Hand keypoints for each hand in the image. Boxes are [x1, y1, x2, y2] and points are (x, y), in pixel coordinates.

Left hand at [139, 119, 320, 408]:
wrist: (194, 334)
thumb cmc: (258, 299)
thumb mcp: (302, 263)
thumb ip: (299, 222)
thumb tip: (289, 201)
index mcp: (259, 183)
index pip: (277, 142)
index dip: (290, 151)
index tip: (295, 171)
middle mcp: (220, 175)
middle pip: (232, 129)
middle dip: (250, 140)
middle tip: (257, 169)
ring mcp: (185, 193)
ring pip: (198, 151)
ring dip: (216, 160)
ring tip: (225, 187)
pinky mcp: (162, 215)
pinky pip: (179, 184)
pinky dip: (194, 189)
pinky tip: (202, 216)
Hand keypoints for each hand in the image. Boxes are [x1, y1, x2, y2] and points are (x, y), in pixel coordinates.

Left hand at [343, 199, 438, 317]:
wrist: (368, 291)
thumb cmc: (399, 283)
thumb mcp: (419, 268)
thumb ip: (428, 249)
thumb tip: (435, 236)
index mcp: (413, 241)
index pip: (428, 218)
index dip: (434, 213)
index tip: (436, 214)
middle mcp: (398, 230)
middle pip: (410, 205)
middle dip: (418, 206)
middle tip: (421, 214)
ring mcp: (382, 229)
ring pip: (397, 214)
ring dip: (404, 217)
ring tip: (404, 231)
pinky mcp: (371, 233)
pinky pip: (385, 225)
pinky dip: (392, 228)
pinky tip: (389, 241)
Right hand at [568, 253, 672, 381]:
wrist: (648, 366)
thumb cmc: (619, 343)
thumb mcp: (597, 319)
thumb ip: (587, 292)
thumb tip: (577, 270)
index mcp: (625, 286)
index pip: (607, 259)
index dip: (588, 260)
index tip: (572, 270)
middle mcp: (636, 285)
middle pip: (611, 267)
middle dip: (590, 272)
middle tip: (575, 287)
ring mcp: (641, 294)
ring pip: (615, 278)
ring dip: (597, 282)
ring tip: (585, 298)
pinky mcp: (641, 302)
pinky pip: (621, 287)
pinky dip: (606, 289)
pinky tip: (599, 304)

┄┄┄┄┄┄

**BRIEF**.
Working from the records above, write out verbatim only the lines from the line containing "pinky mcp: (162, 215)" through the line containing "ring mcp: (382, 229)".

**SOLUTION FOR THIS PROBLEM**.
pinky mcp: (162, 215)
pinky pip: (179, 184)
pinky dip: (194, 189)
pinky tip: (202, 216)
Hand keypoints for each hand in the image. Boxes are [x1, y1, x2, y2] and points are (x, y), in pixel coordinates.

Left hand at [343, 199, 438, 317]:
wrist: (368, 291)
thumb cmc: (399, 283)
thumb mcp: (419, 268)
thumb ip: (428, 249)
thumb tip: (435, 236)
index mcp: (413, 241)
index pip: (428, 218)
index dip: (434, 213)
index tip: (436, 214)
middle mcp: (398, 230)
middle pip: (410, 205)
middle dip: (418, 206)
middle tip: (421, 214)
ring mcp: (382, 229)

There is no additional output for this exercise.